A ‘smart’ LED bulb that is connected to Wi-Fi can now put a user’s data at risk. Researchers have discovered that the hackers can remotely hijack this smart version - integrated into the home network - to steal a user’s password and email address.
According to the research by Symantec, the security flaw lies in the app that is used to control the smart bulbs. While analyzing the network traffic of the app, it was found that only a few requests were sent encrypted over HTTPS and that the remaining information was sent in a plain text format.
“The first thing we noticed while analyzing the network traffic was that the smartphone application was mostly using plain HTTP requests to interact with the backend in the cloud. Only a few requests, for example to register a new user or to log in, were sent encrypted over HTTPS,” said Candid Wueest, Principal Threat Researcher at Symantec.
This critical flaw could allow the hackers to access a huge amount of unencrypted private data when it is transferred to the back end in the cloud.

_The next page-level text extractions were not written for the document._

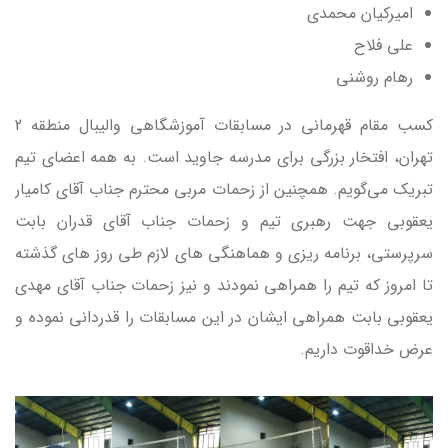
امیرکیان محمدی
علی فلاح
رهام روشنی
کسب مقام قهرمانی در مسابقات آموزشگاهی والیبال منطقه 2
تهران، افتخار بزرگی برای مدرسه جاوید است. به همه اعضای تیم
تبریک می‌گویم. همچنین از زحمات مربی محترم جناب آقای کامیار
یعقوبی جهت رهبری تیم و زحمات جناب آقای قدران بابت
سرپرستی، برنامه ریزی و هماهنگی های لازم طی روز های گذشته
تا امروز که تیم را همراهی نمودند و نیز زحمات جناب آقای مهدی
یعقوبی بابت همراهی ایشان در این مسابقات را قدردانی نموده و
عرض خداقوت داریم.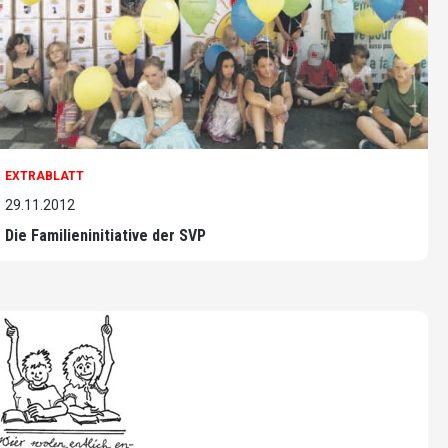
EXTRABLATT
29.11.2012
Die Familieninitiative der SVP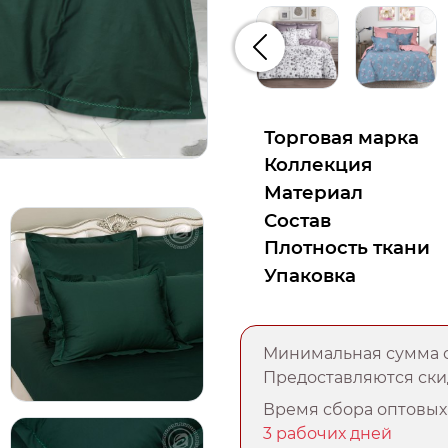
Предыдущий
Торговая марка
Коллекция
Материал
Состав
Плотность ткани
Упаковка
Минимальная сумма о
Предоставляются скид
Время сбора оптовых 
3 рабочих дней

“For example, when the user decides to change the internal name of a light bulb, an unencrypted POST request is sent with the user’s email address in cleartext and the MD5 hash of the unsalted password. This means that anyone with access to the network could potentially sniff this traffic and brute-force the password hash,” Wueest explained.
Worst case scenario
The attack can turn worse if the hackers get hold of users’ account. They can use the account details to brute force the MAC address of a targeted device. For this, Wueest said that an attacker just needs an active session. A successful attempt, can enable an attacker to figure out all possible MAC addresses of a particular vendor and later use them to control the smart light bulbs remotely.
“The API on the back end allows a user to find the user account that is associated with a specific light bulb by sending the MAC address of that device. There is no verification to determine whether the user account used to query a device is actually associated with that device. Therefore, an attacker only needs an active session that has already been authenticated, and can then guess or brute force the MAC address of a target device,”
Wueest claims that Symantec has reported the issue to the manufactures. Meanwhile, users are urged to follow basic guidelines to stay safe from such unwanted attacks. This includes changing the default password during the installation of IoT devices, keeping the smartphone apps updated to the latest version and turning off the smart devices when not in use.